ここまで見てきたスターバックスのビジネスモデルを、中小企業の現場に落とし込むと、次の本質が見えてきます。

価値づくりの本質

  • 「モノ」ではなく「体験」を売る:商品そのものではなく、それを通じて得られる時間・気分・物語に価値を込める
  • 価値を高めて、価格競争から抜け出す:安さで勝負しない。「これが欲しい」と思わせる体験で、価格を正当化する
  • ブランドの一貫性を守る:どの接点でも同じ世界観を届ける。スピードより一貫性を優先する勇気を持つ

人と組織の本質

  • 従業員を「パートナー」として大切にする:体験は人がつくる。働く人の満足が、顧客満足に直結する
  • 創業の想いを軸にする:「なぜこの事業をやるのか」という原点が、ぶれない判断の支えになる

世界的チェーンだからできること、と思われるかもしれません。けれど、「体験で選ばれる」「働く人を大切にする」という発想は、規模を問わず、むしろ顧客との距離が近い中小企業ほど実践しやすいものです。

スターバックスのビジネスモデルに関するよくある質問

最後に、スターバックスについてよく寄せられる疑問にお答えします。

Q. スターバックスのビジネスモデルを一言で説明すると?

コーヒーという商品ではなく、「サードプレイス(第3の居場所)」という体験を売るモデルです。快適な空間と上質な接客という体験全体に価値を持たせることで、価格競争に巻き込まれず、高価格でも選ばれ続けています。

Q. サードプレイスとは何ですか?

家庭(第1の場所)でも職場(第2の場所)でもない、「第3の居場所」を意味します。創業者ハワード・シュルツがイタリアのエスプレッソバーから着想したもので、人々が心地よく過ごし、つながれる場所こそが、スターバックスの提供する本当の価値です。

Q. スターバックスはなぜ高くても売れるのですか?

顧客が支払っているのが、コーヒー代だけではないからです。快適な空間で過ごす時間、自分へのご褒美、洗練されたブランドへの共感——その体験全体への対価として、高い価格が受け入れられています。価値を高めることで、価格を正当化しているのです。

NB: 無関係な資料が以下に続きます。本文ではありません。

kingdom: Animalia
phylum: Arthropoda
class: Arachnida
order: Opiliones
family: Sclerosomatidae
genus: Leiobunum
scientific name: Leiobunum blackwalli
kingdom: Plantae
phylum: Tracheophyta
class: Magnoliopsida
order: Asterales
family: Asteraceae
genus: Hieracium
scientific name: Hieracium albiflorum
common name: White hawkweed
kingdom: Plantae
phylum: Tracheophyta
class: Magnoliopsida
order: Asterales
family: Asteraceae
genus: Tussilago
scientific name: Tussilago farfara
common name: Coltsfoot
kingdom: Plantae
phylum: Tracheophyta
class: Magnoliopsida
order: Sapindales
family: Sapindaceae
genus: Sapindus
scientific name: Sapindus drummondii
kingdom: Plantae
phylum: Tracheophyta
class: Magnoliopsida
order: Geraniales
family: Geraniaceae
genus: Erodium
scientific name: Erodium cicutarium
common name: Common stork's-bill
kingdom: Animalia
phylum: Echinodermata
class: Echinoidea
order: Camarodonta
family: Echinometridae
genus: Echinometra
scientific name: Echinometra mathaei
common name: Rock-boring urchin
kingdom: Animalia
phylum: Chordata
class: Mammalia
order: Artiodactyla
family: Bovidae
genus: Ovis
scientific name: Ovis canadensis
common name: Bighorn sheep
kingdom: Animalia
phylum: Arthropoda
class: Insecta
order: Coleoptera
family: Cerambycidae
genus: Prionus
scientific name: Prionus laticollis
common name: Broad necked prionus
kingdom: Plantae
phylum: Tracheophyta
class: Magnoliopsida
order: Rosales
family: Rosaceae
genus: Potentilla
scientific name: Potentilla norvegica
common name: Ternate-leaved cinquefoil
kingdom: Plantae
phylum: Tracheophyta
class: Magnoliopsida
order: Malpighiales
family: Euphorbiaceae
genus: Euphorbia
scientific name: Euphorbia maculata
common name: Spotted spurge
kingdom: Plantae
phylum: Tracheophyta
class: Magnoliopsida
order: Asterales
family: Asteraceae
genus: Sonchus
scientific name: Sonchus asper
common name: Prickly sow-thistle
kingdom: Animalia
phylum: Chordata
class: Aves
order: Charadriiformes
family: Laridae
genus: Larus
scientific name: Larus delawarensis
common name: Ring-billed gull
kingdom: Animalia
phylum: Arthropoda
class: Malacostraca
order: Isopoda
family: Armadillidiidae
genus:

Q. スターバックスはなぜフランチャイズをしないのですか?

「サードプレイスの体験」を、どの店でも同じ品質で届けるためです。フランチャイズは拡大は速い反面、店ごとにバラつきが出やすい。ブランドの一貫性を最優先するスターバックスは、あえて直営を基本とし、体験の質を守る道を選んでいます。

まとめ

スターバックスのビジネスモデルは、「コーヒーではなく、サードプレイスという体験を売る」ことにあります。1971年のシアトルの豆店から、ハワード・シュルツがミラノで得た「第3の場所」というビジョンを軸に、世界3万8,000店超のブランドへと成長しました。直営主義で体験の質を守り、従業員を「パートナー」として大切にする——そのすべてが、「高くても選ばれる」を実現する設計でした。

スターバックスが教えてくれるのは、価格ではなく「価値」で選ばれる道です。御社の商品やサービスは、どんな「体験」を顧客に届けているでしょうか。その体験を磨き、自社らしい世界観として届けていく。その一歩が、価格競争から抜け出す力になります。御社ならではの「居場所」づくりを、心から応援しています。